De Herodiaanse tetrarchie: Archelaüs (groen), Antipas (paars), Filippus (Magenta) en Salome (grijs). (©Machaerus, CC BY-SA 3.0)

In elk geval is Matteüs’ gelijk in één opzicht aangetoond: na de dood van Herodes de Grote werd zijn rijk in vier delen opgesplitst: de Herodiaanse tetrarchie. Van zijn nog levende zoons was het de oudste die in het zuiden regeerde als ethnarch, over Judaea, Samaria en Idumaea.
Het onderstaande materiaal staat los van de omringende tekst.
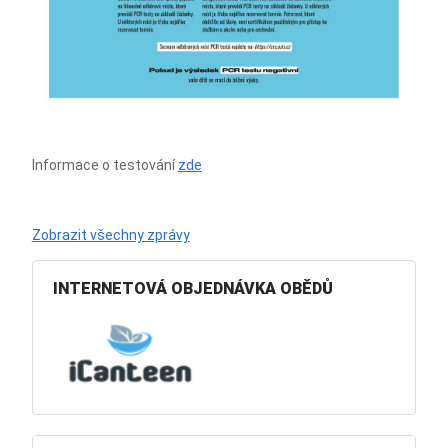
Informace o testování
zde
Zobrazit všechny zprávy
INTERNETOVÁ OBJEDNÁVKA OBĚDŮ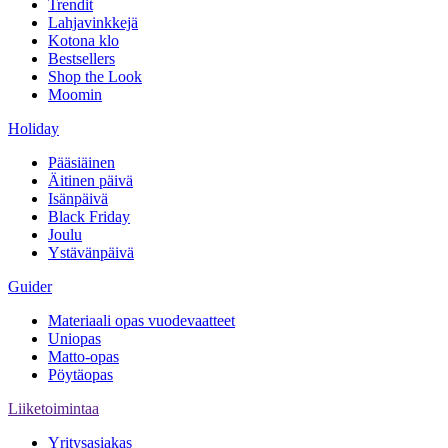
Trendit
Lahjavinkkejä
Kotona klo
Bestsellers
Shop the Look
Moomin
Holiday
Pääsiäinen
Äitinen päivä
Isänpäivä
Black Friday
Joulu
Ystävänpäivä
Guider
Materiaali opas vuodevaatteet
Uniopas
Matto-opas
Pöytäopas
Liiketoimintaa
Yritysasiakas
Deze zoon luisterde naar de naam Herodes Archelaüs en had zijn hoge positie te danken aan het houden van een heftig pleidooi tegen keizer Augustus in eigen persoon. De reden om hem niet heel het rijk te schenken was onderling conflict van Archelaüs met zijn broer Herodes Antipas, die oorspronkelijk Herodes’ favoriet geweest was. Antipas moest het nu doen met de titel van tetrarch en de gebieden van Galilea en Peraea. De noordoostelijke gebieden van Batanaea, Trachonitis, Auranitis en Gaulanitis werden door de jongste zoon Philippus als tetrarch geregeerd. Herodes’ zuster Salome werd als toparch aangesteld over enkele kleine gebieden rondom steden als Iamnia, Phasaelis en Azotus.

Vazalstaatjes en één directe provincie (6 na Chr. – 41 na Chr.)
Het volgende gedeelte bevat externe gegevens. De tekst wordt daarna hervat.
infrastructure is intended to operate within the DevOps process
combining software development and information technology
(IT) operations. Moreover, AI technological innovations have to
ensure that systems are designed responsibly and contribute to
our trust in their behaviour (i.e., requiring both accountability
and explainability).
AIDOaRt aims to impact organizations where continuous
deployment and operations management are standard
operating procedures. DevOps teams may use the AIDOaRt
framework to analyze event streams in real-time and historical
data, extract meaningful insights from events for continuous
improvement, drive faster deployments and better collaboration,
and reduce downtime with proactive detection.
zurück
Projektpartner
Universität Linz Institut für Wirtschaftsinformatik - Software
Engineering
Het aquaduct van Caesarea Maritima.

Deze constructie was echter maar een kort leven beschoren. Al in 6 na Chr., nog geen 10 jaar na zijn aantreden, werd Herodes Archelaüs op last van de keizer afgezet. Er waren teveel klachten gekomen over zijn aanhoudende wreedheid, zodat de voormalige ethnarch naar zijn rijk fluiten kon en naar Gallië verbannen werd. Archelaüs’ gebieden werden nu tot provincie Iudaea gebombardeerd, waarbij een praefectus of prefect het bestuur leidde. Deze prefect kwam uit de stand der equites en had 3000 soldaten aan hulptroepen ter beschikking. Voor grotere problemen diende hij de hulp van zijn meerdere, de legatus van Syria, in te roepen. De legaat had de macht om de prefect terug naar Rome te sturen als deze niet naar behoren functioneerde. Ook had de legaat zeggenschap in de benoeming of afzetting van de Joodse hogepriester, die in Jeruzalem zetelde als leider van het Sanhedrin, de priesterraad. Zulks gebeurde ook met de in het Nieuwe Testament genoemde hogepriesters Annas (6-15 na Chr.) en zijn schoonzoon Kajafas (18-36). In tegenstelling tot wat velen denken zetelde de prefect niet in Jeruzalem, maar in het door Herodes de Grote gestichte Caesarea Maritima. Na het overlijden van Salome in 10 na Chr. werden haar gebieden aan het Romeinse bestuur toegevoegd.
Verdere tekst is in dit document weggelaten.